What is being asked: Gather every line of the entries that includes the word "none".

Records for this task:
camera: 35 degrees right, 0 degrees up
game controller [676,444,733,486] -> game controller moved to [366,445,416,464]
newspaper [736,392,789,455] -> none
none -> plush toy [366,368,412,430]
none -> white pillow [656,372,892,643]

Your solution:
newspaper [736,392,789,455] -> none
none -> plush toy [366,368,412,430]
none -> white pillow [656,372,892,643]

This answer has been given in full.